## PROVIDED DATA
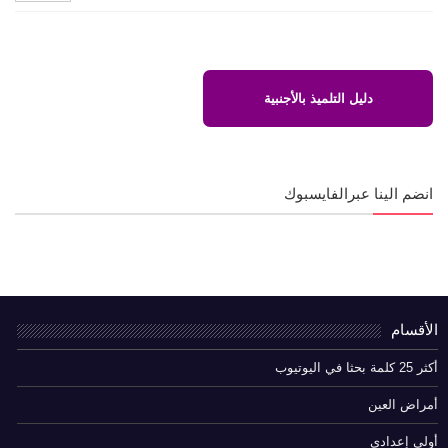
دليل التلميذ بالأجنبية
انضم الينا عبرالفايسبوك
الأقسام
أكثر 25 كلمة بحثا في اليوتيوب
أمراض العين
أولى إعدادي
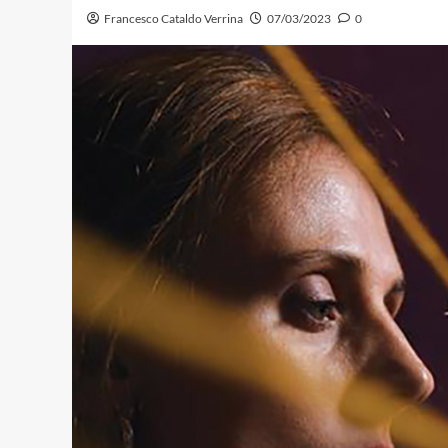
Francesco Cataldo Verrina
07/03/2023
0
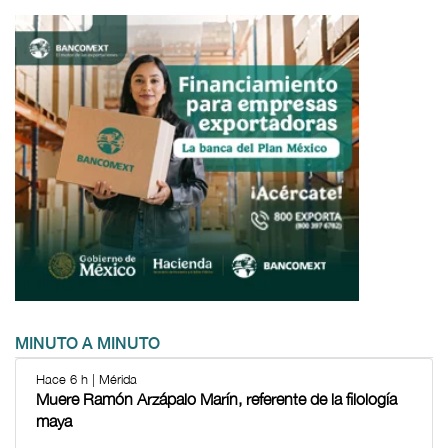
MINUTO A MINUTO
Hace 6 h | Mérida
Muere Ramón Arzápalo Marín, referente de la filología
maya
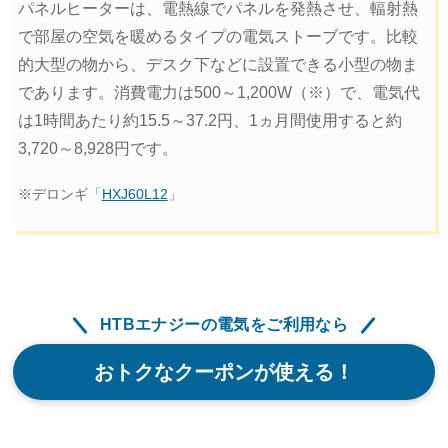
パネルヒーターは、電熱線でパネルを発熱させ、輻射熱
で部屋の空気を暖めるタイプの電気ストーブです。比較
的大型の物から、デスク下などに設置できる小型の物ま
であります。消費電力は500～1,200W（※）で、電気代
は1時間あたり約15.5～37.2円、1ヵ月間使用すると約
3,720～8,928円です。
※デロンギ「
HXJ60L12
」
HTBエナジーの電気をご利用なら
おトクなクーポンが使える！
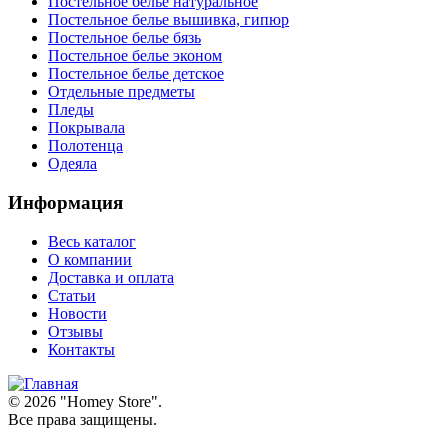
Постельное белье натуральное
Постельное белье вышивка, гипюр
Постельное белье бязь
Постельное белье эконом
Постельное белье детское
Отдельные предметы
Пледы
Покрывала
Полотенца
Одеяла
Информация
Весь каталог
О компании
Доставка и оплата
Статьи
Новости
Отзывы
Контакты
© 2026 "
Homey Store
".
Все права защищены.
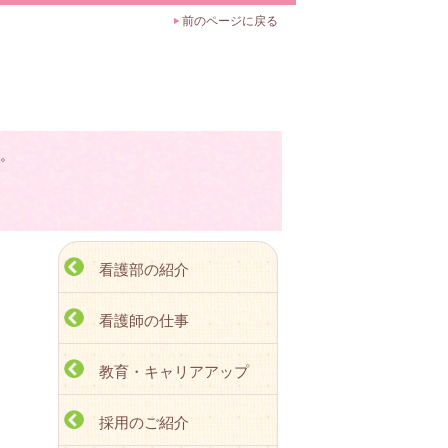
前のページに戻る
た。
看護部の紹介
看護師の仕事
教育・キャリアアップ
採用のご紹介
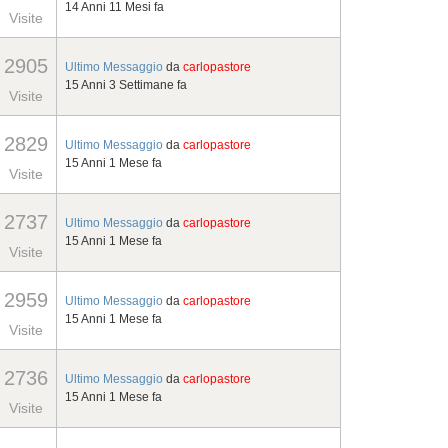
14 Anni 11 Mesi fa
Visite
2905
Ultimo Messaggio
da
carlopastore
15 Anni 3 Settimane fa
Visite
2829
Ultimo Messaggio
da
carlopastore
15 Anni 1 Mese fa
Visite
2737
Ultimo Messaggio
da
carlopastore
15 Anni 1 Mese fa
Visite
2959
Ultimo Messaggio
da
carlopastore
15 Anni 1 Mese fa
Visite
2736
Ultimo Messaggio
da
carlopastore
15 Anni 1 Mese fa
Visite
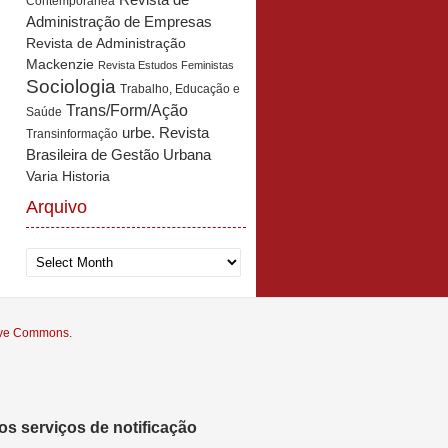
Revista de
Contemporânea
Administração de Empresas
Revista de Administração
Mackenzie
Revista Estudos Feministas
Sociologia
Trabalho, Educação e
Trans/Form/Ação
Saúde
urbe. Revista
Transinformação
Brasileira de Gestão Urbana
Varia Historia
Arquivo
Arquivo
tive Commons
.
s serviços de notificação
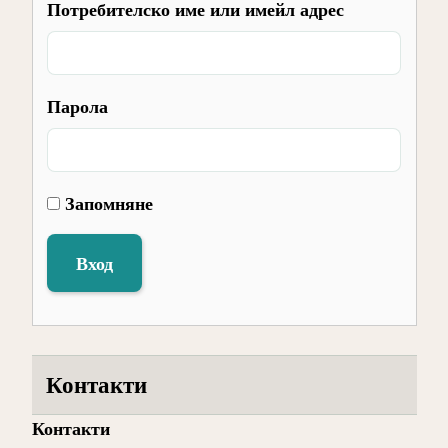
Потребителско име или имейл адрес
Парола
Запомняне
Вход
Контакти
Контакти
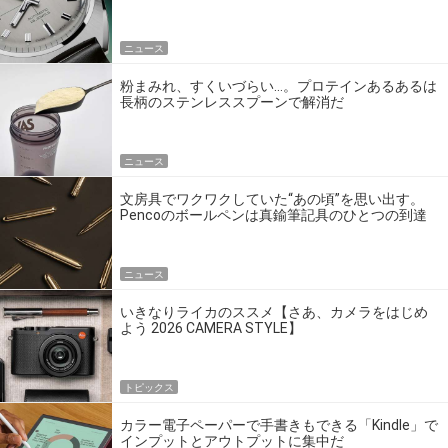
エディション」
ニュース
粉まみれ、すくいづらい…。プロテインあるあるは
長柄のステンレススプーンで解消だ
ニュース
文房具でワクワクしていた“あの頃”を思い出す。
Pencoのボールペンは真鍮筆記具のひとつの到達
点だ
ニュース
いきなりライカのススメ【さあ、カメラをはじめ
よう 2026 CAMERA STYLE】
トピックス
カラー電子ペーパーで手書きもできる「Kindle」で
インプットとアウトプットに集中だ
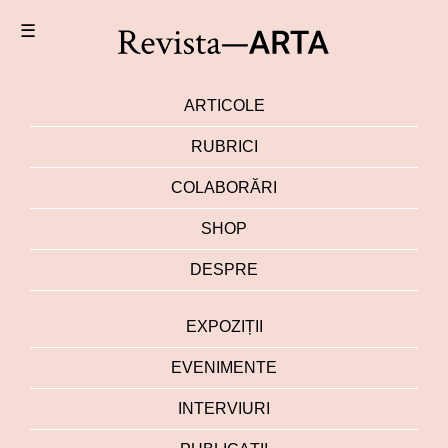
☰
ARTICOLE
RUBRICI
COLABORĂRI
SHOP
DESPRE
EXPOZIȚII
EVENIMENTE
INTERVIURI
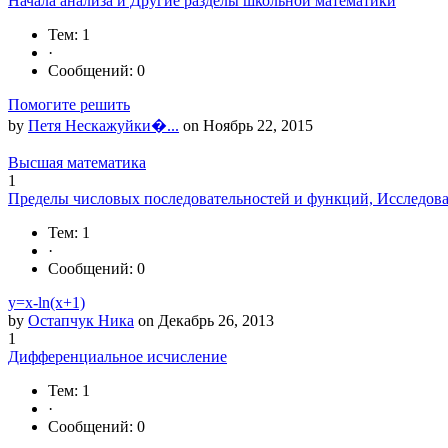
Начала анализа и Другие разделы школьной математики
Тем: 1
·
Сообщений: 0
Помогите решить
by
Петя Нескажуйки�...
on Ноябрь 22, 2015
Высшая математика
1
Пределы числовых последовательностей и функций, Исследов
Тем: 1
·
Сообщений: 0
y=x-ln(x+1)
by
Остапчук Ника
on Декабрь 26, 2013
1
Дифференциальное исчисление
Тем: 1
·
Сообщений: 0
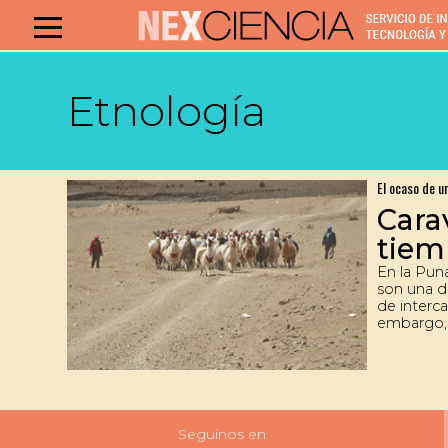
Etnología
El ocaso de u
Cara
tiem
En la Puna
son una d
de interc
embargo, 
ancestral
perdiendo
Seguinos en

## TASK DETAILS
Copy each line of the data that contains the word "белье".

## WRITTEN ANSWER
Постельное белье натуральное
Постельное белье вышивка, гипюр
Постельное белье бязь
Постельное белье эконом
Постельное белье детское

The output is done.